# A few additions



## arcticshaun (Aug 18, 2007)

I'm fairly limited in space but I just couldn't stop myself (OK I didn't really try). I just added :
Paph Joyce Hasegawa
Paph Lady Isabel
Paph Sanders Pride

I know that not much compared to some of your orders but these are seedlings and when (if) they mature I'll be sleeping in a tent because my house is overgrown. I also bought a greenhouse this year but I didn't summer any 'chids outside because I wanted to see what kind of temps it got. You know how that goes - orchids outside all summer don't fit back inside for the winter.

Shaun


----------



## smartie2000 (Aug 18, 2007)

arcticshaun said:


> I'm fairly limited in space but I just couldn't stop myself


...seems I'm in the same situation, lol

excellent purchases, I don't have enough multiflorals but I have no room for them


----------



## Heather (Aug 18, 2007)

Just don't develop a kolopakingii hybrid habit - it dooms you. 
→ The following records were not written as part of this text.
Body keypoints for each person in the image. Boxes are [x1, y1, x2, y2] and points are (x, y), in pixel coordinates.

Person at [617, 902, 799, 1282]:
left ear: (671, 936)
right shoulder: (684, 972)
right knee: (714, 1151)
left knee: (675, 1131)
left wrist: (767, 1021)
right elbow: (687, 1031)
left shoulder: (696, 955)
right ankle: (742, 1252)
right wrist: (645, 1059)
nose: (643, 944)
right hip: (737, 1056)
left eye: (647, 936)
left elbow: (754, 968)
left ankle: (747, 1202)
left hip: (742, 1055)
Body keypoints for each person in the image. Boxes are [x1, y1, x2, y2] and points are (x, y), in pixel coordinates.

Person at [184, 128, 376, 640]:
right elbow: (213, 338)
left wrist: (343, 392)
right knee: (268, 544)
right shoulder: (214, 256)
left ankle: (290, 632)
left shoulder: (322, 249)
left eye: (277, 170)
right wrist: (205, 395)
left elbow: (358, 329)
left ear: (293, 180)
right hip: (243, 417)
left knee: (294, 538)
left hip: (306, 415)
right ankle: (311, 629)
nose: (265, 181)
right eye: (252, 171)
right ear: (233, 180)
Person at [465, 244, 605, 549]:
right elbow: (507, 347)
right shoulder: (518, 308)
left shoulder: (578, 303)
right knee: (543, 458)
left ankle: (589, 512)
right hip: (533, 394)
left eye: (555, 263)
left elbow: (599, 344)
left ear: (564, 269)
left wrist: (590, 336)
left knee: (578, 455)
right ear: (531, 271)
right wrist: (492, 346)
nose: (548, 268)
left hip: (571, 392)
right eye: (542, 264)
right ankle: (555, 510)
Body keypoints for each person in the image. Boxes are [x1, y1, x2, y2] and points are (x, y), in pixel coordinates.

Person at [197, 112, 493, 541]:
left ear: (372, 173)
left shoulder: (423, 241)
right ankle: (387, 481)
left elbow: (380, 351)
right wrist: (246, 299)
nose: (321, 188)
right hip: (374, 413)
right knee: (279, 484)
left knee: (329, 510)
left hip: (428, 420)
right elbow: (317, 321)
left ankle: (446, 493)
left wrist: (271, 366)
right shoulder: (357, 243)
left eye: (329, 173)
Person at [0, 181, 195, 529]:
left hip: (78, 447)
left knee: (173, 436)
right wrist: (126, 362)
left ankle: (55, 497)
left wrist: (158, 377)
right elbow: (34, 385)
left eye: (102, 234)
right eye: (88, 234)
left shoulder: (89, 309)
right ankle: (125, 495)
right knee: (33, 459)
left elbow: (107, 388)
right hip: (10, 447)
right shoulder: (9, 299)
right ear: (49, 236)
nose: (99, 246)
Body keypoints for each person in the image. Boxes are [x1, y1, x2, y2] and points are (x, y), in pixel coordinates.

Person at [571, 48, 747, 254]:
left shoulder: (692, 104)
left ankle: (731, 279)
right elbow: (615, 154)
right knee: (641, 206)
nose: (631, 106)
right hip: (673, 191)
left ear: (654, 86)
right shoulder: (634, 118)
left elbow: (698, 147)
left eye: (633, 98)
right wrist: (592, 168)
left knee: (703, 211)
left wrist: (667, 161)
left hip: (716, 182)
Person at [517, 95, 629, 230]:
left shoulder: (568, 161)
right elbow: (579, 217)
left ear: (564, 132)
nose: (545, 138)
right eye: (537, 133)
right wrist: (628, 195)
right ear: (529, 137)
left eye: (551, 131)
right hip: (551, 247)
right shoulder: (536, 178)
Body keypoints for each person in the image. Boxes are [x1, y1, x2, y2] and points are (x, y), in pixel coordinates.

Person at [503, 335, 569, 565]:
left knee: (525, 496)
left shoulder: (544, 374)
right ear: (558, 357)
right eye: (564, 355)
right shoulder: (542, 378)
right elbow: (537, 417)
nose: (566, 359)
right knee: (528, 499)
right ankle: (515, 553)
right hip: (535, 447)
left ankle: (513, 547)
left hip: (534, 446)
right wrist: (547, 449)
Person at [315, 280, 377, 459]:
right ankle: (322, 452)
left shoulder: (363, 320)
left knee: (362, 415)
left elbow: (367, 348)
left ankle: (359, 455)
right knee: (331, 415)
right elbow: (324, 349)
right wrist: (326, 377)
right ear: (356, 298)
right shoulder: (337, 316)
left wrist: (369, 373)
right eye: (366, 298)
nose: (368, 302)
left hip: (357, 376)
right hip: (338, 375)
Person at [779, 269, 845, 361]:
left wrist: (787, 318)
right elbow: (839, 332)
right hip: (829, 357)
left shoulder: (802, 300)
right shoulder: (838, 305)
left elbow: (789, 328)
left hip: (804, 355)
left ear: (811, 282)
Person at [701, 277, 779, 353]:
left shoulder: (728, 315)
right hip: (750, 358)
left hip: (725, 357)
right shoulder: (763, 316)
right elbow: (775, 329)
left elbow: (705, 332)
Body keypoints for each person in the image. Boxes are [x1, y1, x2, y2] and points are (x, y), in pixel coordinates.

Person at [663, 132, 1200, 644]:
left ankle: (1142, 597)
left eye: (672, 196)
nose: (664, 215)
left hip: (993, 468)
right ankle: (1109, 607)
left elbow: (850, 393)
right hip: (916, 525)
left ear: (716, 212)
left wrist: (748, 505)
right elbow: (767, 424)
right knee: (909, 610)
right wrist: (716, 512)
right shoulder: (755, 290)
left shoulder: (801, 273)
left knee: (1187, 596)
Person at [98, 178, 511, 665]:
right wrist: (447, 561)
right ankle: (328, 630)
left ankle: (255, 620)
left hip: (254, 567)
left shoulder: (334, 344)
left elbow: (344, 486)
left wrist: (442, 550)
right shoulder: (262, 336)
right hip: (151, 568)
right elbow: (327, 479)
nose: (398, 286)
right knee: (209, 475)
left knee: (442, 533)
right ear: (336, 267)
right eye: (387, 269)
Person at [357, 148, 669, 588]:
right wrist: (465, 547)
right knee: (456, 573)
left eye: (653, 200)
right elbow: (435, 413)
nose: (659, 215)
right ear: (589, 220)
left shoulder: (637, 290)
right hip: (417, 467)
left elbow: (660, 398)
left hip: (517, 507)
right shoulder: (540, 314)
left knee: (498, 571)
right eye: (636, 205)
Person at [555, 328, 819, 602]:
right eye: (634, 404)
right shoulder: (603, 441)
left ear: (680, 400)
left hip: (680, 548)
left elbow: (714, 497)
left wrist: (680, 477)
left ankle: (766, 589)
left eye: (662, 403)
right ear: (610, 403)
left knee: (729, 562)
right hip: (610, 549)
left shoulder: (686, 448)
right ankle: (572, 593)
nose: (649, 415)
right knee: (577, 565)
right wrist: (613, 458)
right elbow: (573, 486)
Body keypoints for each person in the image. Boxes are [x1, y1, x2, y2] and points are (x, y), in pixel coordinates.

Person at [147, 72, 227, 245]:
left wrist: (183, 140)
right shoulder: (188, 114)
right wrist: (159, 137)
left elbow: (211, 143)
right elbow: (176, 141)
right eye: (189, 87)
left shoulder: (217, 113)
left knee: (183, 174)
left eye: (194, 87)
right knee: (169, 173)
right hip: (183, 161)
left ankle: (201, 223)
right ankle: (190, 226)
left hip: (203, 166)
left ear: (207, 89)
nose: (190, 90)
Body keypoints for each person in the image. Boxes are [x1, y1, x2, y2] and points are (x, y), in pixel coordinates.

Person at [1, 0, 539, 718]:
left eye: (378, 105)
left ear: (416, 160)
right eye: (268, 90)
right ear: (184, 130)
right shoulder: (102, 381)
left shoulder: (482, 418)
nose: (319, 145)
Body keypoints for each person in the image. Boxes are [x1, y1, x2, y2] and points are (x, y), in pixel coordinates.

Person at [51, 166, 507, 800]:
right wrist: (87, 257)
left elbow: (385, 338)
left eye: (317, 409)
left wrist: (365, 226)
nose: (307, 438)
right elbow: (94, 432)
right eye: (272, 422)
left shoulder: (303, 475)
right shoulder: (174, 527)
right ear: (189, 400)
Poor multiflorals, they always get spaced out, don't they? Still, they're my favorites!


----------



## Elena (Aug 18, 2007)

Congrats! Great plants, I'm currently obessed with finding a nice Lady Isabel myself!



Heather said:


> Poor multiflorals, they always get spaced out, don't they? Still, they're my favorites!



They are my favourites too, I just got a philippinense in the post this morning and to accomodate them all had to buy some shelves and grow lights. Oh dear


----------



## goldenrose (Aug 18, 2007)

Three nice choices Shaun!


----------



## NYEric (Aug 18, 2007)

Good haul.


----------